Poisson process

#1
Dear statisticians,

I have a question that is of great importance for my master thesis in insurance science. I have obtained a dataset that records the aggregate claim size per individual in connection to health care insurance for a certain policy year. What I do not observe, however, is the number of claims that the individuals effectively made.

Now---for a reason that is too complex to explain---I want to model claim size (per individual) in terms of "times that the individual claimed 50 dollar". My question therefore is: could this ("the number of times that an individual's cumulative health care cost exceeds a multiplicity of 50") possibly be interpreted as a Poisson process? And if not, is there another frequency distribution that could address this issue?

Many thanks in advance, B.
 

rogojel

TS Contributor
#2
hi,
you could look at the mean and the variance. For a poisson distribution they should be about equal.
BTW there are several other distributions that could come into play - binomial, negative binomial ..etc. It could also happen that you have too many zeroes for the data to fit into a standard distribution .. so, best would be to show a sample of your data.

regards
 

hlsmith

Less is more. Stay pure.
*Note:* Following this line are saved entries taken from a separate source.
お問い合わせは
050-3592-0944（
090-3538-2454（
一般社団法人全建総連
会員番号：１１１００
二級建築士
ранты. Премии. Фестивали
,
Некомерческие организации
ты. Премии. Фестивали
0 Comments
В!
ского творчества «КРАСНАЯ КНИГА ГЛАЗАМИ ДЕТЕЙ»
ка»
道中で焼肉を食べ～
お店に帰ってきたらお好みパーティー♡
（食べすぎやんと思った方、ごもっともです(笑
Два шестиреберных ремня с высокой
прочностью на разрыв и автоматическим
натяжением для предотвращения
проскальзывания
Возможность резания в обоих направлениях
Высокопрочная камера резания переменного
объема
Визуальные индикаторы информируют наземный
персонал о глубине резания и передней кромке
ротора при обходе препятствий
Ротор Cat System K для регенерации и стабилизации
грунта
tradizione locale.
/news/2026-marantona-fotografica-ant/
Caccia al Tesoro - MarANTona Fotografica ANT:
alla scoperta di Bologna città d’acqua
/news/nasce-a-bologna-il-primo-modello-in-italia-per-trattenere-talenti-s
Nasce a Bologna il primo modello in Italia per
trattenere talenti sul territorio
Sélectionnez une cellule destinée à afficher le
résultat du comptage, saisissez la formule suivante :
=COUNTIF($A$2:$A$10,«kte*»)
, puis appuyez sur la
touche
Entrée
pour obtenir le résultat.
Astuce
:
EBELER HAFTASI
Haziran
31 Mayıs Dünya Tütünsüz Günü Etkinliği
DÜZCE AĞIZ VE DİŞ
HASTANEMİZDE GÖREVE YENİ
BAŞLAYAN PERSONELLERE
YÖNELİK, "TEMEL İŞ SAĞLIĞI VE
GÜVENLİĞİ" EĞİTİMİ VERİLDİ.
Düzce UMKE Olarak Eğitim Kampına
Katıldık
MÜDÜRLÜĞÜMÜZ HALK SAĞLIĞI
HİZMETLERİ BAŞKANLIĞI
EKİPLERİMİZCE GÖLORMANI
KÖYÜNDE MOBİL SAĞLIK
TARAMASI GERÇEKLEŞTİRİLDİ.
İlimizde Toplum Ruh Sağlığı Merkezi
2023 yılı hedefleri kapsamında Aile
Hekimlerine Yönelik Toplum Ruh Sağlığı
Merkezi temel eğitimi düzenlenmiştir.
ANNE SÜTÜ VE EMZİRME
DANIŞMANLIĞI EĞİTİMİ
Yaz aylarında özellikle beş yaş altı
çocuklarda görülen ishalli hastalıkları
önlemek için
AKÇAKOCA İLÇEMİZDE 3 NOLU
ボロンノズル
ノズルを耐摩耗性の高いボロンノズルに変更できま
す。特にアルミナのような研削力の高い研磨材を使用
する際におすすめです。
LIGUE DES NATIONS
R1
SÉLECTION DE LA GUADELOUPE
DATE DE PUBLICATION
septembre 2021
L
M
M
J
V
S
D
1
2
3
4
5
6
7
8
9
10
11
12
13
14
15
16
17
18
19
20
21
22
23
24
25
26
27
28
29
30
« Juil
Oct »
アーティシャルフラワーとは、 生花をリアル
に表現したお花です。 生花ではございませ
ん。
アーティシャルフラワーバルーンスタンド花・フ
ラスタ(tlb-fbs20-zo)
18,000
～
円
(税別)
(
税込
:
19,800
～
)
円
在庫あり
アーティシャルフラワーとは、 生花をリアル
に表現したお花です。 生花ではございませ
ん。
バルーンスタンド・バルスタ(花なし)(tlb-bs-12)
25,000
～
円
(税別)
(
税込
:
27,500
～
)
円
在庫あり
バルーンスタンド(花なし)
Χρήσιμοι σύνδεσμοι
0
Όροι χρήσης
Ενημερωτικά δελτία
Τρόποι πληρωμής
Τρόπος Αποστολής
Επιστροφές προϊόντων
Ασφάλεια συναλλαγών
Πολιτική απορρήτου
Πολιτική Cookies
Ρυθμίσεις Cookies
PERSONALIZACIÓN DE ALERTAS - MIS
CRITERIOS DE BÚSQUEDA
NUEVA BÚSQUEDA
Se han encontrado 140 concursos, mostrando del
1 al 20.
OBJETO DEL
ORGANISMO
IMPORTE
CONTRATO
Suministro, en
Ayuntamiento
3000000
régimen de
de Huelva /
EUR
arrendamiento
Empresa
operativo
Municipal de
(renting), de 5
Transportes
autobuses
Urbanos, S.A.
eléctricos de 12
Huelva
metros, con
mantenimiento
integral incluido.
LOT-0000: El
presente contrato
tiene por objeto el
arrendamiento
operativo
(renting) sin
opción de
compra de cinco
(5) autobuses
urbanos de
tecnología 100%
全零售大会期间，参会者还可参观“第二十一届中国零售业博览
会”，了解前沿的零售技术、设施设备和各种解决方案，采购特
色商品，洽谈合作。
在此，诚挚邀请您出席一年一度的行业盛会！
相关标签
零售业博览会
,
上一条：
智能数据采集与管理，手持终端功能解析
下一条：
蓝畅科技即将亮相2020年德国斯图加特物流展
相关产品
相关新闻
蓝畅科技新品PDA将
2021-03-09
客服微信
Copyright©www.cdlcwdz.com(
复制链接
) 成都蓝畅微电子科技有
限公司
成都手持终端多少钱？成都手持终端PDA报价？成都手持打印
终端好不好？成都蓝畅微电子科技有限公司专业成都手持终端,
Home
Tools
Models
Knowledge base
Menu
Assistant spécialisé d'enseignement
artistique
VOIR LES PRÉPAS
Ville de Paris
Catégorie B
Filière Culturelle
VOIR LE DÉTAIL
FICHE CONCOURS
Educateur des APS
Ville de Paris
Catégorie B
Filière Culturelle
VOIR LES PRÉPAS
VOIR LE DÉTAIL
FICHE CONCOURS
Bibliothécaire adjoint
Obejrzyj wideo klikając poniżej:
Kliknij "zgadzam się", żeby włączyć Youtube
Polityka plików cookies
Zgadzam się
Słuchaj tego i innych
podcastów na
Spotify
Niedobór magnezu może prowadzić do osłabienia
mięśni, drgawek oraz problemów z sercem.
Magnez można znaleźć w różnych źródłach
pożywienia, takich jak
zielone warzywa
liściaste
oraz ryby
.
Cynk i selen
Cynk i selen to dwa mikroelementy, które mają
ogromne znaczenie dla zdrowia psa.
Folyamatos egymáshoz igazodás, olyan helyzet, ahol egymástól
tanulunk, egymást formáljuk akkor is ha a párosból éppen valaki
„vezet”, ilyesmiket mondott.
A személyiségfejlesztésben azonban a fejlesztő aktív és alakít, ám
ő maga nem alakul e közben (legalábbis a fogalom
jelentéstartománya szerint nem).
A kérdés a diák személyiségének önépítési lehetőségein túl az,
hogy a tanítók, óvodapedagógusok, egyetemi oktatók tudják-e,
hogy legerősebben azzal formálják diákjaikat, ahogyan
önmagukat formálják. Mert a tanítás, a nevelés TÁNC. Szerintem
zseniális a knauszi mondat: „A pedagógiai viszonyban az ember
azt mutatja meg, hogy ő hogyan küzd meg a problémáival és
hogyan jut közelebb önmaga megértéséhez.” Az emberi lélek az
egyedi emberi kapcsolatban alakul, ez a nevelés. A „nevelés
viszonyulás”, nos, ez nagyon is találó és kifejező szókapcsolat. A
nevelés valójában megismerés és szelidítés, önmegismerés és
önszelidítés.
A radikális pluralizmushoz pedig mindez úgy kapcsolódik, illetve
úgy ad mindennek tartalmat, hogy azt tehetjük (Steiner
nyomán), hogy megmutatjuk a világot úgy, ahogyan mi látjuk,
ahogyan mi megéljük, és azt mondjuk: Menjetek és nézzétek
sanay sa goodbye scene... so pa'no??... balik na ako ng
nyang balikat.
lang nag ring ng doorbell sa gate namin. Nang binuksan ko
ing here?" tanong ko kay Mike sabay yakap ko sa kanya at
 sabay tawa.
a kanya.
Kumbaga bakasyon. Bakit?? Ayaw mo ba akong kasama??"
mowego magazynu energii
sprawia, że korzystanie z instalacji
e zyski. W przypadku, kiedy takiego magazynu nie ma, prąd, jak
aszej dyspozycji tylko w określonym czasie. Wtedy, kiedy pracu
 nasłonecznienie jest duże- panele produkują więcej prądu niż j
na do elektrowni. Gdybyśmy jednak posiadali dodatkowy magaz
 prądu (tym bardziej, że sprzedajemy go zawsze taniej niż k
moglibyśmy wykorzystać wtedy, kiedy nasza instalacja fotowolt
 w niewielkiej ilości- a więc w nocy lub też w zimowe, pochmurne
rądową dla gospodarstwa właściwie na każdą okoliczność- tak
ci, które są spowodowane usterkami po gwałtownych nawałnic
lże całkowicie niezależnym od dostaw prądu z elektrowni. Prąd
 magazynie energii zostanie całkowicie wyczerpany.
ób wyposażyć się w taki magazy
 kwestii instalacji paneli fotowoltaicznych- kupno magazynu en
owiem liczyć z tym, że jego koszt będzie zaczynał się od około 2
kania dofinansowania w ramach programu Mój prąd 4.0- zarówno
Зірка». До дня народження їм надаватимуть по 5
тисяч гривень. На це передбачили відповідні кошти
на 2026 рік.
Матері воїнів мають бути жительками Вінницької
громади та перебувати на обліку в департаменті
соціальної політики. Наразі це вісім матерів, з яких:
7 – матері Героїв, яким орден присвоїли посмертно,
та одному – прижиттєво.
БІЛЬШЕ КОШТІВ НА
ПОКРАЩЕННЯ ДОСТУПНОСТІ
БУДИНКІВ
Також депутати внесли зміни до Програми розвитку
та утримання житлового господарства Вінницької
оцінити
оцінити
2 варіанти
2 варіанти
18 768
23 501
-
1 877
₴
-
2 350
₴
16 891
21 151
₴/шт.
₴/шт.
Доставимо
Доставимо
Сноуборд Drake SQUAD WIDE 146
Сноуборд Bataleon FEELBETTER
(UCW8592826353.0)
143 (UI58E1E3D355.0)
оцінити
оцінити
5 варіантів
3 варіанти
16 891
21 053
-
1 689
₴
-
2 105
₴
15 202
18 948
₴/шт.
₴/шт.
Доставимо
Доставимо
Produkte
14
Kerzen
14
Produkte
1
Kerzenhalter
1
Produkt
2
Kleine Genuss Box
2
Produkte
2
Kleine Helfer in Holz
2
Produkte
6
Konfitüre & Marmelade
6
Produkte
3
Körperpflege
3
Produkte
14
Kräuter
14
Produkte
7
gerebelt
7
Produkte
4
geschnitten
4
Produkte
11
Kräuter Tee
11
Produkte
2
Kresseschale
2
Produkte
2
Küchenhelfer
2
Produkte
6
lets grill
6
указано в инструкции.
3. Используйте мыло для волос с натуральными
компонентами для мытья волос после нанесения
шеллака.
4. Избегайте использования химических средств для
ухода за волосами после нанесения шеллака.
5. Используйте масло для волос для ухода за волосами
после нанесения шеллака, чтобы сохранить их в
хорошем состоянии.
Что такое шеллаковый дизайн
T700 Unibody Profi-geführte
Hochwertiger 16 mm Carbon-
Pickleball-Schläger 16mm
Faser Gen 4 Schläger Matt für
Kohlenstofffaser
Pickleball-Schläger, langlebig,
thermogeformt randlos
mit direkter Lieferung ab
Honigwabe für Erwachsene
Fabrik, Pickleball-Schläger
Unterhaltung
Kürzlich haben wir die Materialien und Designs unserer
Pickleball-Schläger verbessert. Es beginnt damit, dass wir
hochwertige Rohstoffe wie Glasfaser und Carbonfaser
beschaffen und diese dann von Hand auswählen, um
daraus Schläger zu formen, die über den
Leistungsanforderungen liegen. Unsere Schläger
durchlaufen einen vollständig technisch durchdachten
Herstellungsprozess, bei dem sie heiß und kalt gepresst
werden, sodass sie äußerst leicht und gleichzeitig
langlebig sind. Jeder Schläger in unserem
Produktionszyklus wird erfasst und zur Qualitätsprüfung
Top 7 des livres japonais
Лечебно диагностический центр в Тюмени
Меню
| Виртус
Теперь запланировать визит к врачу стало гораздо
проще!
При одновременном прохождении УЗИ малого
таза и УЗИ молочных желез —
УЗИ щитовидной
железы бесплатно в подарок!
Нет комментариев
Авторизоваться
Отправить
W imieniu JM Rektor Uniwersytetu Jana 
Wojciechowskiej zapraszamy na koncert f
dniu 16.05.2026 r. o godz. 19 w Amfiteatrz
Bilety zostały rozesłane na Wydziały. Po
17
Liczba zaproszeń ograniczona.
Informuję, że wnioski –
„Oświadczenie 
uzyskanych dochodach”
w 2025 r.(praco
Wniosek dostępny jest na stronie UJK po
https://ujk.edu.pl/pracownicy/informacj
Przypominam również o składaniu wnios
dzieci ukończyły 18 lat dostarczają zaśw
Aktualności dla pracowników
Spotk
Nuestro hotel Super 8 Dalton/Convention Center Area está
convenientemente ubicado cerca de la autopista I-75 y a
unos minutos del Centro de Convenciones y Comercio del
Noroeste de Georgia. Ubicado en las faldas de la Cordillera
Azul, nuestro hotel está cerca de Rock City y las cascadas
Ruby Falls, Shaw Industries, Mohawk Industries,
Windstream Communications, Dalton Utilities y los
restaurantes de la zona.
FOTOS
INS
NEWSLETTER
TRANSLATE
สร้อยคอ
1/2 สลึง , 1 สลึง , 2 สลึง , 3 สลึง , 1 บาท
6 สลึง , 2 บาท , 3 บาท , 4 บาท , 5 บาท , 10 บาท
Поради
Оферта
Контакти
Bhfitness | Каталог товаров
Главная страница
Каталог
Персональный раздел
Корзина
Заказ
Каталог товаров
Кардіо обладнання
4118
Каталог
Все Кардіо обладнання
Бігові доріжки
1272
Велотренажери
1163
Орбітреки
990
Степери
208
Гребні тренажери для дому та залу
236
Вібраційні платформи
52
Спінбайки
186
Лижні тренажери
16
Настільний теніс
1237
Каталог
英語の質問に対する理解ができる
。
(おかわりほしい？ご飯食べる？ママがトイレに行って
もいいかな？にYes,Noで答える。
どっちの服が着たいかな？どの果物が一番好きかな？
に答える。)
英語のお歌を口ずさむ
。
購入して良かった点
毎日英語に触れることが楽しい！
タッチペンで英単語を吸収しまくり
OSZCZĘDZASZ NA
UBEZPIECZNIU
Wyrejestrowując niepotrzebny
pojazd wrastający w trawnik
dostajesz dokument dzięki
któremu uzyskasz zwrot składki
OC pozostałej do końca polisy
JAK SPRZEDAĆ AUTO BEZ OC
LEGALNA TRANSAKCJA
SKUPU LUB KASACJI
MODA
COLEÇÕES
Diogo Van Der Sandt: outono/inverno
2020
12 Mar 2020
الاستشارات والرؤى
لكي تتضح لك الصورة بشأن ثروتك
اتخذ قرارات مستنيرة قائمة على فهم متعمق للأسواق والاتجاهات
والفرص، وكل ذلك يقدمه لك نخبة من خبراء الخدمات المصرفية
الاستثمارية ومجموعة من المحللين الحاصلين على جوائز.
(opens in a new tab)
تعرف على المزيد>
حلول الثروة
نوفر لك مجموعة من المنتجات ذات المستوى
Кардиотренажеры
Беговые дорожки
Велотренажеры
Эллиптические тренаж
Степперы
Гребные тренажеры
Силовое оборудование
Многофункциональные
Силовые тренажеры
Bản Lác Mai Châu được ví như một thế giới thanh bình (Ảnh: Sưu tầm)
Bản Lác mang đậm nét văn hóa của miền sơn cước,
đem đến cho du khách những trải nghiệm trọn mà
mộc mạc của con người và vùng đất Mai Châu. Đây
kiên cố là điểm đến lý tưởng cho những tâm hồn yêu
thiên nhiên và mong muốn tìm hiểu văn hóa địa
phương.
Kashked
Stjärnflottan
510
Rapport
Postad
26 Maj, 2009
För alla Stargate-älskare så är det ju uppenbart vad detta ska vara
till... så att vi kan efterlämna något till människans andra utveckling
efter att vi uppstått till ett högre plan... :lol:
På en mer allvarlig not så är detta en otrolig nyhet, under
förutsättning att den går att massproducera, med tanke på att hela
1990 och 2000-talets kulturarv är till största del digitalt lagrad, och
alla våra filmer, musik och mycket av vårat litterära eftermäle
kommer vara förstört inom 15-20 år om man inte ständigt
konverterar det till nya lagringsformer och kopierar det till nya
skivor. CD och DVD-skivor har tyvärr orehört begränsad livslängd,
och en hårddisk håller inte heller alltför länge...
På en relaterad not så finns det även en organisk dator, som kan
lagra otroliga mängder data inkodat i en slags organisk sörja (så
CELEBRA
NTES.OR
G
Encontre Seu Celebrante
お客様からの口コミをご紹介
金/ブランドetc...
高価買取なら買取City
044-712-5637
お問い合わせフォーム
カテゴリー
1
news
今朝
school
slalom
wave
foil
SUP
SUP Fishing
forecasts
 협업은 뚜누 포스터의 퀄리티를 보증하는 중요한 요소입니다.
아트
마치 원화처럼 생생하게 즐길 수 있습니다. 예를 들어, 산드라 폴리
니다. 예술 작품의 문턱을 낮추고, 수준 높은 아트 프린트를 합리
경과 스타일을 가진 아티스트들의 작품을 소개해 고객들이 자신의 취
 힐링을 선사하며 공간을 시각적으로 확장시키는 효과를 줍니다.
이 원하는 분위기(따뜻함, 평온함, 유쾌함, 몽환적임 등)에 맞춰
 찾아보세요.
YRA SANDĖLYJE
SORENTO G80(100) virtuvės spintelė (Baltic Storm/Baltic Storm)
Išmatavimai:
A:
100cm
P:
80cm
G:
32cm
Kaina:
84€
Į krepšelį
Stay poor.
#3
"the number of times that an individual's cumulative health care cost exceeds a multiplicity of 50"

You mean is > than $50 right? Because the above line reads differently than that.


What is your sample size?


What does the histogram of the outcome look like?


As rogojel alluded to, the selected distribution is linked to the dispersion around the mean, mean, and also sample size. With a large enough sample size, many distributions can be approximated using the normal distribution.